### Your task
Reproduce the Italy travel account below in full and word for word. Stop at its last sentence, before the listing that follows it.

### Passage given
I really hope that get a chance to visit Italy again because it is absolutely beautiful! I wanted to enjoy summer in Europe and have only met with chilly weather in Northern Europe. So for good luck, I sang Olaf’s “Summer Song” repeatedly on the train ride to Italy.
The moment we got off the train, I got scolded by my travel mates because apparently my singing came true. SUMMER TIME! Our first stop was Venice and the heat only gave us excuses to eat an unforgivable amount of Gelato, which we took to a habit for the rest of our time in Italy. I explored mostly the west of Italy and it is surprisingly easy and affordable to travel between cities. So even if you are short on time, you can still consider taking short 1-2 days trips to nearby cities for a visit (i.e. Rome to Naples).
My Top 10 Places to Visit in ITALY:
10. Leaning Tower of Pisa, Pisa
Many travel blogs I read while researching Italy suggested giving Pisa a miss since there isn’t much to do except to visit the Leaning Tower. However, I still visited the place as a stopover from Florence to Cinque Terre. Basically, I left Florence in the afternoon and arrived in Pisa around 4pm. We had quite a few of hours of daylight left (it was Summer and the sun sets late) and spent it visiting the Leaning Tower and just walked around the historic center after. I did this because I had a rail pass and so I didn’t pay extra for the journey there. Also accommodation was generally cheaper in Pisa and makes up for the cost of travelling.

### Records
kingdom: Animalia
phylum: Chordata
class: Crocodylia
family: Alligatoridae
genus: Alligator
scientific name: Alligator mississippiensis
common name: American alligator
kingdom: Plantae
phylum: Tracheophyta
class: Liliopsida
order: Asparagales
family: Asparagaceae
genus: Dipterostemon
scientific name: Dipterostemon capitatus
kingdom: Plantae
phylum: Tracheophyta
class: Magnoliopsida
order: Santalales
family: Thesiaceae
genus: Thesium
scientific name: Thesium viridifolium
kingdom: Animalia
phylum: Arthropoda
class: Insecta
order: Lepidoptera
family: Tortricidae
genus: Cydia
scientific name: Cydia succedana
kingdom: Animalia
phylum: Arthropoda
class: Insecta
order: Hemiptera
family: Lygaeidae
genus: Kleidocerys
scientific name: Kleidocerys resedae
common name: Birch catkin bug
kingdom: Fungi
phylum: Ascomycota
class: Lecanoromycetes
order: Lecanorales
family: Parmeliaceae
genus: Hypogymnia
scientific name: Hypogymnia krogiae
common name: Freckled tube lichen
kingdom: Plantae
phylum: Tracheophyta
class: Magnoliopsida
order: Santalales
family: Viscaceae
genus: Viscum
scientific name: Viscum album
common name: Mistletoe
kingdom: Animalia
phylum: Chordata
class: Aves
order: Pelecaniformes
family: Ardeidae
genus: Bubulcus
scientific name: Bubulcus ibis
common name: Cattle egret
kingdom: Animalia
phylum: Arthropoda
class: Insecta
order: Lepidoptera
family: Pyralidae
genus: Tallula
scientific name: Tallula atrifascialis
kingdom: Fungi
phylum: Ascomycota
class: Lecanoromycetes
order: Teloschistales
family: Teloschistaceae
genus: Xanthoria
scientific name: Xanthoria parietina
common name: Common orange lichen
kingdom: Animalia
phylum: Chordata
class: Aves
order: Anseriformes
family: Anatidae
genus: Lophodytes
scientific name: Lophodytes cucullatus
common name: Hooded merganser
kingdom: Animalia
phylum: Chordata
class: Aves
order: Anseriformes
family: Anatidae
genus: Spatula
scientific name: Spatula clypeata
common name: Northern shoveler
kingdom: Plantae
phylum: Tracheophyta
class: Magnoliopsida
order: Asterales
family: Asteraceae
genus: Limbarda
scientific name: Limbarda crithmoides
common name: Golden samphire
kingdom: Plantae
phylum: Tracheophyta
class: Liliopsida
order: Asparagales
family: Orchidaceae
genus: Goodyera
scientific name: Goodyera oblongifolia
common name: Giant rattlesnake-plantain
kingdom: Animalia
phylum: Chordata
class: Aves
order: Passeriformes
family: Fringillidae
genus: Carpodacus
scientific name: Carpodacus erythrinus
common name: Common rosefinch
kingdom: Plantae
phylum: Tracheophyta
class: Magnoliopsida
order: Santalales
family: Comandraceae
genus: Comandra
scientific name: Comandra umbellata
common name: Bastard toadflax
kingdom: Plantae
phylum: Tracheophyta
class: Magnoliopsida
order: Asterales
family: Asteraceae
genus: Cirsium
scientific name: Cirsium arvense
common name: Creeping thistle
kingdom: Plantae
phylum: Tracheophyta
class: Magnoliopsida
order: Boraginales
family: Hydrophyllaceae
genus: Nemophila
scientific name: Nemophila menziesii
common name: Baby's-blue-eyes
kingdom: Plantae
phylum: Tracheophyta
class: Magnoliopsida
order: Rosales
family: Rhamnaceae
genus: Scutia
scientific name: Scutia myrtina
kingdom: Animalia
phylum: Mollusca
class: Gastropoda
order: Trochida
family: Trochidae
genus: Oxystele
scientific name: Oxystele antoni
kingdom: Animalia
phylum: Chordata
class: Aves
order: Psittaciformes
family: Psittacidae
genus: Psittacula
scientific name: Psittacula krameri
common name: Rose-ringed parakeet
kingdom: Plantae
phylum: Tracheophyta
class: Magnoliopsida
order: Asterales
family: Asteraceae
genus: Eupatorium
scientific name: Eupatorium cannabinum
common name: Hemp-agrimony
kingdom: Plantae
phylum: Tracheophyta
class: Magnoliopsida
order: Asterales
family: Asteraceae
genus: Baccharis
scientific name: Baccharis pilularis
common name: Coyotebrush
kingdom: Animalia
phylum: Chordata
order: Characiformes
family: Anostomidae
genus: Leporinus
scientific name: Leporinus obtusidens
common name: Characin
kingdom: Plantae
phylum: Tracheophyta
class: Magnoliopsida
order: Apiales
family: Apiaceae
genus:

### Final answer
I really hope that get a chance to visit Italy again because it is absolutely beautiful! I wanted to enjoy summer in Europe and have only met with chilly weather in Northern Europe. So for good luck, I sang Olaf’s “Summer Song” repeatedly on the train ride to Italy.
The moment we got off the train, I got scolded by my travel mates because apparently my singing came true. SUMMER TIME! Our first stop was Venice and the heat only gave us excuses to eat an unforgivable amount of Gelato, which we took to a habit for the rest of our time in Italy. I explored mostly the west of Italy and it is surprisingly easy and affordable to travel between cities. So even if you are short on time, you can still consider taking short 1-2 days trips to nearby cities for a visit (i.e. Rome to Naples).
My Top 10 Places to Visit in ITALY:
10. Leaning Tower of Pisa, Pisa
Many travel blogs I read while researching Italy suggested giving Pisa a miss since there isn’t much to do except to visit the Leaning Tower. However, I still visited the place as a stopover from Florence to Cinque Terre. Basically, I left Florence in the afternoon and arrived in Pisa around 4pm. We had quite a few of hours of daylight left (it was Summer and the sun sets late) and spent it visiting the Leaning Tower and just walked around the historic center after. I did this because I had a rail pass and so I didn’t pay extra for the journey there. Also accommodation was generally cheaper in Pisa and makes up for the cost of travelling.